Philip Morris' Q3 Driven By Smoke-Free Products Amid Rising Market Share In Key Regions: Analyst Forecasts Growth Across IQOS And ZYN Brands
Stifel analyst Matthew E. Smith reiterated a Buy rating on Philip Morris International Inc PM, raising the price forecast to $145 from $138.
Yesterday, the Marlboro maker reported third-quarter revenue of $9.91 billion, up 8.4% year over year, beating the consensus of $9.69 billion.
Smith writes that growth in smoke-free products is driving both organic revenue growth and margin expansion.
Net revenues increased by 11.6% on an organic basis, mainly reflecting a favorable pricing variance, primarily due to higher combustible tobacco pricing, and a favorable volume/mix, mainly driven by higher smoke-free product volume.
Per Smith, there is a strong argument for owning the stock, thanks to the impressive and accelerating growth of IQOS and ZYN brands, which supports robust long-term business expansion.
The analyst highlighted that market share is growing steadily in important regions like Japan and Europe, with Europe’s share hitting 9.5% this quarter.
Most of the flavor bans in Europe are now in place, and Smith adds that the rebound in in-market sales (IMS) and market share shows promising growth potential for IQOS in the region.
Philip Morris has raised the low end of its U.S. ZYN volume outlook for 2024, now expecting 570 to 580 million cans, which is an increase of 10 million at the low end. The analyst estimates a total of 579 million cans, reflecting over 50% growth.

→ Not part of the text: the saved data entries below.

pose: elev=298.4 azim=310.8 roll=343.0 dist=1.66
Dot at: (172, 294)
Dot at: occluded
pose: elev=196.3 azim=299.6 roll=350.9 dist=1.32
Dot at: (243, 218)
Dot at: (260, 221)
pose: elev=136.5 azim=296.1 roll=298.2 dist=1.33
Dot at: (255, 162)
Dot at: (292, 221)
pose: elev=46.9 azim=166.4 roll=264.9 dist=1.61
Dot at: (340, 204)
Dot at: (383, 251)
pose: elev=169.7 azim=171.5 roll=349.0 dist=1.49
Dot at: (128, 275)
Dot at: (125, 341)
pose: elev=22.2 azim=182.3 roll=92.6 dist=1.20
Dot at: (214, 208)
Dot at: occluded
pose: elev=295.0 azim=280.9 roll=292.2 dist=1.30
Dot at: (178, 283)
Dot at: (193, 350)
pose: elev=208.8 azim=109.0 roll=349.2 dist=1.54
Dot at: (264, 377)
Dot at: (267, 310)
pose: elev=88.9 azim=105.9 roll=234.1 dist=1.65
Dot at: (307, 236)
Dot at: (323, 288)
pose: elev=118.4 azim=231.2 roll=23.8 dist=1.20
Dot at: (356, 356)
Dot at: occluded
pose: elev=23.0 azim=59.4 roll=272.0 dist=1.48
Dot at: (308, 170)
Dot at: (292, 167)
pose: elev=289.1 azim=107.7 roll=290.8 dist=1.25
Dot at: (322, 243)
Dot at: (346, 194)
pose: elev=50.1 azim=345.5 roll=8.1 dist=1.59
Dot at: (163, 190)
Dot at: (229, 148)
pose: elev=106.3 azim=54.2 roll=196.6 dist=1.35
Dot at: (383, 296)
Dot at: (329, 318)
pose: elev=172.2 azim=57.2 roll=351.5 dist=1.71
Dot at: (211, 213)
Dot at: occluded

For 2025, the analyst estimates 9.5% EPS growth, driven by 8% organic revenue growth and margin expansion from smoke-free products.
This includes a 10% increase in organic operating profit, supported by volume growth and over 7 percentage points from price/mix contributions.
Price Action: PM shares are trading lower by 0.36% to $130.94 at last check Wednesday.